Second, investing. I am someone who doesn’t do anything halfway. I am a 120% person. I take pride in my acts and accomplishments. But over the years, with hard work and heartache, I have started to find it hard to invest. In people. My job. The future. Everything seems temporary and often not worth the effort. To open myself up to pain doesn’t seem worth it anymore. So without an absolute (which doesn’t ever exist BTW), I have allowed myself to stop investing. I think this also incorporates my fear of being AND appearing vulnerable. We’re taught to be strong women who can do anything on our own because we don’t need anyone, because if we do, than we can’t actually stand on our own. Well I can! I can do it all, all by myself. But why? Why do I want to do it alone? Why should I want to do it alone? Where is the fun when in the end you have no one to share it with? So, this year, I will employ courage and bravery and allow my heart to invest more in others. Friendships, mentorships, maybe love. ;-) I think this one will require me to be valiant. To stand at the brick wall of my heart and beat at the bricks one sword swipe at a time. (I just finished the third Game of Thrones: A Storm of Swords….therefore the battle reference seem appropriate!)

Finally, anxiety. This feels a recent development in my life. I’m sure I’ve always had anxiety in my life about grades, work, perfection, but it seems to be very prevalent in my life as of late. I don’t like it. Anxiety exists to make one feel that they are out of control. But the real issue is that anxiety suggests that we have the ability to control. As humans and even more so as a Christian, we learn that most of life is outside of our control. Granted, I can control my words, my actions, my choices, but that is about it. I can’t control the weather. I can’t control fate. I can’t control cancer. And the toughest one to swallow is that no matter how many scenarios I run over and over in my head, I can’t control others. I can’t control their choices, their reactions, or their words. So why do I have anxiety about it all if it could not be within my control to begin with? In the face of anxiety, I will choose to be brave and accept that my choices may not make others happy. And that I can’t control that. And that people I love might suffer from cancer or accidents or death. I can’t control that. But I can focus on my actions and seek to be brave in my words and deeds.
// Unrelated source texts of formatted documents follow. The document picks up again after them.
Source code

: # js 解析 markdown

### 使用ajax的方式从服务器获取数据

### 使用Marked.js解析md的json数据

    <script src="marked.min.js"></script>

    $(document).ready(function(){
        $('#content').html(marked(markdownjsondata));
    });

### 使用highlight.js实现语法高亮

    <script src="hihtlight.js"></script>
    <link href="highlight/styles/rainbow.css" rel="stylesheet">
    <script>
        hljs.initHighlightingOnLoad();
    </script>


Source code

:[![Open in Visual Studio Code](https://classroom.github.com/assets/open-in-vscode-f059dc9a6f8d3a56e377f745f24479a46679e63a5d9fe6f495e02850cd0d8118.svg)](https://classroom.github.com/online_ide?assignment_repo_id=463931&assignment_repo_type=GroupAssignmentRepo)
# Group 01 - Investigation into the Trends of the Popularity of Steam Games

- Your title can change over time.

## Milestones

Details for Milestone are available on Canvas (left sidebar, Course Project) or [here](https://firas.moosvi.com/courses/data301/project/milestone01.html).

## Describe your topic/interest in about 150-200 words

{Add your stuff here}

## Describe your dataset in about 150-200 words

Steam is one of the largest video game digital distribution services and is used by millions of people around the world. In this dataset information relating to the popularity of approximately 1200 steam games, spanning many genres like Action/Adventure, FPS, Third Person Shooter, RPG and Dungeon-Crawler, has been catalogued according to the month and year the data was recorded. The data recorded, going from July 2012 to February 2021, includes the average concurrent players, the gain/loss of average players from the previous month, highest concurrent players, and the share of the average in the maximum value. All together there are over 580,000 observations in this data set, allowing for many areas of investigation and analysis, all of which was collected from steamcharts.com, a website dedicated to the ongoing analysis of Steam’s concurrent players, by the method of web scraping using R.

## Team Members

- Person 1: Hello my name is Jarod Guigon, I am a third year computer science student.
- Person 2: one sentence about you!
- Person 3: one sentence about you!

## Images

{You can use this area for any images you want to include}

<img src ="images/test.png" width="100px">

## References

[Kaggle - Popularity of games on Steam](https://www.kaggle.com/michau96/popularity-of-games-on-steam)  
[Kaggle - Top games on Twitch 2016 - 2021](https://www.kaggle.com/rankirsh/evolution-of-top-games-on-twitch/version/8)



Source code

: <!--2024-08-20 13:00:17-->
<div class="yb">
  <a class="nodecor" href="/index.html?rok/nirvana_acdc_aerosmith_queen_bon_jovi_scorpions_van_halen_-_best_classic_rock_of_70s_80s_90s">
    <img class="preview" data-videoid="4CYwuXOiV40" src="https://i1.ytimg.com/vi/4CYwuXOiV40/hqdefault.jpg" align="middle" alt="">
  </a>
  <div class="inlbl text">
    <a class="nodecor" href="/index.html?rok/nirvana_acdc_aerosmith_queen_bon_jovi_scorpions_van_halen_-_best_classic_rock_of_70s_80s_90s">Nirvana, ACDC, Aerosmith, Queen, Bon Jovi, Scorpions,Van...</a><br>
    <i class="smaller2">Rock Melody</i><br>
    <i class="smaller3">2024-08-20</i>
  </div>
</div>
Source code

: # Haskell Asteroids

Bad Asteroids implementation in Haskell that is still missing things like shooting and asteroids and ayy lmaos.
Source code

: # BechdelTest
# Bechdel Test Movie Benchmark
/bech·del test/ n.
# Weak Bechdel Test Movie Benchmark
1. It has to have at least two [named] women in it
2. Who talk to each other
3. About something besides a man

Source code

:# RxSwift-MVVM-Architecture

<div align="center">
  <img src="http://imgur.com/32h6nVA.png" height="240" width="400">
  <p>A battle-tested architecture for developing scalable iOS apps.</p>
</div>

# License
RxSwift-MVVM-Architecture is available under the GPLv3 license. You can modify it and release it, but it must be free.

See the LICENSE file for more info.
So…the moral of this story is that I RESOLVE TO BE BRAVE. I will try to courageously receive love and acts of kindness and service. I will valiantly work to strike down my walls of fear and allow love, challenge and opportunity to enter in. And I will be brave in the face of pain and failure which may (or may not) come. Finally, I will be fearless in the face of anxiety. I will pray for peace and I will challenge the anxiety by recognizing the lack of control and bravely seek that peace.

So…now I ask you to keep me accountable and to think about your word for the year might be? Where do you want to see yourself at the end of 2014? Is there anything you struggle with or want to overcome? Or is there just something you want to remind yourself ever now and again?